Out of the bushes burst a herd of small animals, long tails tucked under them. They rushed through the camp without giving any of us a second glance. Their colors varied from sandy-brown, shades of green, and jet black.
A black one stopped right in front of me. This was my chance to get a good look at one. It was roughly a foot tall at the shoulder, and maybe five feet long from nose to tail. It resembled a dragon from Western mythology, without wings. It had a row of quills down its spine to the end of its tail. Its stout claws dug into the ground, its tail whipped out from under it, and it lunged onto my leg and up onto my back before I could react.

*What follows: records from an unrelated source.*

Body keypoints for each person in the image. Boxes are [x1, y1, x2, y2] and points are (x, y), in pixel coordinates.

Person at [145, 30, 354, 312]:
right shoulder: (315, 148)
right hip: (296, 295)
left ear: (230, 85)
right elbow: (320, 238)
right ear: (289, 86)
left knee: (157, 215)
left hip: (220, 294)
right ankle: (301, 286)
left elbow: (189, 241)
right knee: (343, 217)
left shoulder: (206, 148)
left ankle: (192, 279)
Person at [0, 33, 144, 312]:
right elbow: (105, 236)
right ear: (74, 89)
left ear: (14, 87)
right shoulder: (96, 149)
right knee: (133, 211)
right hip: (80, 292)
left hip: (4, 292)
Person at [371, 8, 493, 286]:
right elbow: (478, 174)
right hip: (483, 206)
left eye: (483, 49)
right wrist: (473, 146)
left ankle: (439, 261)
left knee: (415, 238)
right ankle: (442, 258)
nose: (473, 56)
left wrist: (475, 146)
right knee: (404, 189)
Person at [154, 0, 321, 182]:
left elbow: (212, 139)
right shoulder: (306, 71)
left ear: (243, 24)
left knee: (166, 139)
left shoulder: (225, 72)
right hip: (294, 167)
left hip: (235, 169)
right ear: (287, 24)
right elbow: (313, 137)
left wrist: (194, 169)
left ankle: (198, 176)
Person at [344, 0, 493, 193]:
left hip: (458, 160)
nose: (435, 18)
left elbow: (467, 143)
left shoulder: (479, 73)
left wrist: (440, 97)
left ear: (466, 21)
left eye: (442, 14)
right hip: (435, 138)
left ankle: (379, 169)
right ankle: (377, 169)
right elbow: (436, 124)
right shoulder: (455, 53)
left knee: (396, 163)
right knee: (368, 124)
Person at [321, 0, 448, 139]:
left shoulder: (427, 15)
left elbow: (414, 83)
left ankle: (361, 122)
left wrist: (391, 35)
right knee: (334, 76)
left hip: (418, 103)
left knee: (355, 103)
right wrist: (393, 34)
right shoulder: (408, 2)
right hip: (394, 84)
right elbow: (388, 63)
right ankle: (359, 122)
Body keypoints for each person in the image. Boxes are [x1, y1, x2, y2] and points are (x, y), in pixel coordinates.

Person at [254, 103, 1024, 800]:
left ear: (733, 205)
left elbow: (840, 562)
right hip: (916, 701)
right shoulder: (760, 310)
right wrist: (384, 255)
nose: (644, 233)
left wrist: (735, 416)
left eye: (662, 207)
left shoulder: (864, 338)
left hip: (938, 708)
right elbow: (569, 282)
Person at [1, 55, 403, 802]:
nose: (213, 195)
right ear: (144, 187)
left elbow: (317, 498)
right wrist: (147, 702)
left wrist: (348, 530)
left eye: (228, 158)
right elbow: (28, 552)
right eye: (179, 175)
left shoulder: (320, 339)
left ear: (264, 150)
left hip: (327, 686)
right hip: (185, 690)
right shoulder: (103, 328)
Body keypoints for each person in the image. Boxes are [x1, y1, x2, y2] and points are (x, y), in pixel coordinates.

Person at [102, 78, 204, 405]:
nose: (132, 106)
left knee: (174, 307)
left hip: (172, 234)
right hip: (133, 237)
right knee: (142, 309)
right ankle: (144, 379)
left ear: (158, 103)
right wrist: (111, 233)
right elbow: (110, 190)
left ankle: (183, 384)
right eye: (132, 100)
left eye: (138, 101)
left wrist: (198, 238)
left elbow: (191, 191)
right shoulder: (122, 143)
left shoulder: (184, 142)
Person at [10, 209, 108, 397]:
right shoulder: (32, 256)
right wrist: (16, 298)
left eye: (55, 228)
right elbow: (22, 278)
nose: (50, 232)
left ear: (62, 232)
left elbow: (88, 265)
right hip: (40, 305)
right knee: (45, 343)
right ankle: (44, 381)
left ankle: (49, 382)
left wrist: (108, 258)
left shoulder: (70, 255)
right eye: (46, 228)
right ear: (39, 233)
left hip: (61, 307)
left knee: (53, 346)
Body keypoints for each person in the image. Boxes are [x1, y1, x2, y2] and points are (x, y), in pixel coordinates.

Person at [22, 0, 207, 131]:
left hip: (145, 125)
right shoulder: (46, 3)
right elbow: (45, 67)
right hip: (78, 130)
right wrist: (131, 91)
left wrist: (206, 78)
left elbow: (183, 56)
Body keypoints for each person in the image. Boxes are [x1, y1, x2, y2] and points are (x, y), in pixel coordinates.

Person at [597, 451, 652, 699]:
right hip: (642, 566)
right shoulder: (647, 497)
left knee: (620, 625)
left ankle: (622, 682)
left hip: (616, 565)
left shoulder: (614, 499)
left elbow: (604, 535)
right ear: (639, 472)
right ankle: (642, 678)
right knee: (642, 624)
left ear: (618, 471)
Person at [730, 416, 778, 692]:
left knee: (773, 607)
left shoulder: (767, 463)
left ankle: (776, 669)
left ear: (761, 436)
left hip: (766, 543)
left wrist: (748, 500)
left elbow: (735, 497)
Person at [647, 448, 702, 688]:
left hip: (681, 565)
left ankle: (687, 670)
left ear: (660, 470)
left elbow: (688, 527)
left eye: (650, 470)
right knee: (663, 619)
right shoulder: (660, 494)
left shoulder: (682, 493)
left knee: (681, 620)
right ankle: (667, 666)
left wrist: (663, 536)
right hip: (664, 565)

I stayed completely still. "No one. Move." I said unnecesarily, no one moved a muscle or said a word.
The animal scrambled onto my shoulder and sniffed my head. It huffed and whined loudly until six others appeared. They yapped at each other for a minute, and the new arrivals climbed up crew of their own. I tried relaxing to see the reptile's reaction. It simply shifted on my shoulder.
"I- I think I'm going to turn in now." The camp agreed they would do the same.
I crawled into my tent with the animal moving around to stay on. I lay down and the creature moved onto my chest. I fell asleep to the sound of a tiny pair of lungs slowing to the slow rythm of sleep.